▸ **Task objective**
Copy verbatim the lines from the very first line of the rows through the line containing "tpostavke o nivou šećera u krvi.", with both of those lines included.

(Text extracted page by page)

══════════════════════════════

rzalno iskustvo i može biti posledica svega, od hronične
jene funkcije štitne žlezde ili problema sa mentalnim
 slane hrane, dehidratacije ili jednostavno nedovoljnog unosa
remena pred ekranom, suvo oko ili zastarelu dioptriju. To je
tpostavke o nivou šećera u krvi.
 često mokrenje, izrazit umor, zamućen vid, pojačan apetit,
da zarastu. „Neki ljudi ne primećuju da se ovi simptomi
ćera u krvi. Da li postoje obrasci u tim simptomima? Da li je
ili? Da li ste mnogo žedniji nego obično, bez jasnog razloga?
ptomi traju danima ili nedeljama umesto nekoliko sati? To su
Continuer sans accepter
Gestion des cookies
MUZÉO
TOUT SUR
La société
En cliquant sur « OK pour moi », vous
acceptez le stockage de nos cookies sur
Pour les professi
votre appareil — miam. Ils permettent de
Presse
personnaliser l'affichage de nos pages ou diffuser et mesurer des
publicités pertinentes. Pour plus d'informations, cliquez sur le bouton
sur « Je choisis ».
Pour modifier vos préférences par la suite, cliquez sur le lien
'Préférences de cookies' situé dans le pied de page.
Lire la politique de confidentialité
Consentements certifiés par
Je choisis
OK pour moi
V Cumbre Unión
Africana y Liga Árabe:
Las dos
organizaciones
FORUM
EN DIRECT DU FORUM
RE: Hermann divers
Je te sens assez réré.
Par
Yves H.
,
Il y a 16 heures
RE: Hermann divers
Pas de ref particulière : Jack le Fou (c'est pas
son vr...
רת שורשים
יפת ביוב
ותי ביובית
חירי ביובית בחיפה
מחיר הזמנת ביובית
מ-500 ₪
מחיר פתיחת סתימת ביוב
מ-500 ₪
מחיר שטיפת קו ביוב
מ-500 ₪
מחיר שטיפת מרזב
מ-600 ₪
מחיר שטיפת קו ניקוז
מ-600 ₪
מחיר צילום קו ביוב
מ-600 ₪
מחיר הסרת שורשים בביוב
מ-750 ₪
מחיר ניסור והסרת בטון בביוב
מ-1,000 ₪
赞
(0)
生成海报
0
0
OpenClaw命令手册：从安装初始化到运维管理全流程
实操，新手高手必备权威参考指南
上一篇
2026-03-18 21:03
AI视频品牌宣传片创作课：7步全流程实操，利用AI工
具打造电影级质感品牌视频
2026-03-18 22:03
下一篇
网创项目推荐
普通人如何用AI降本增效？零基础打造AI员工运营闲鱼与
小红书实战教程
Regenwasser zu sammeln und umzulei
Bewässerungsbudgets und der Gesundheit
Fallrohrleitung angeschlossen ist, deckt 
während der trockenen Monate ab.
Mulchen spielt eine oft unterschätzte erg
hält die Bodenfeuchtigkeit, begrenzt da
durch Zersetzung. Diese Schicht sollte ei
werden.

══════════════════════════════

▸ **Result for this exercise**
rzalno iskustvo i može biti posledica svega, od hronične
jene funkcije štitne žlezde ili problema sa mentalnim
 slane hrane, dehidratacije ili jednostavno nedovoljnog unosa
remena pred ekranom, suvo oko ili zastarelu dioptriju. To je
tpostavke o nivou šećera u krvi.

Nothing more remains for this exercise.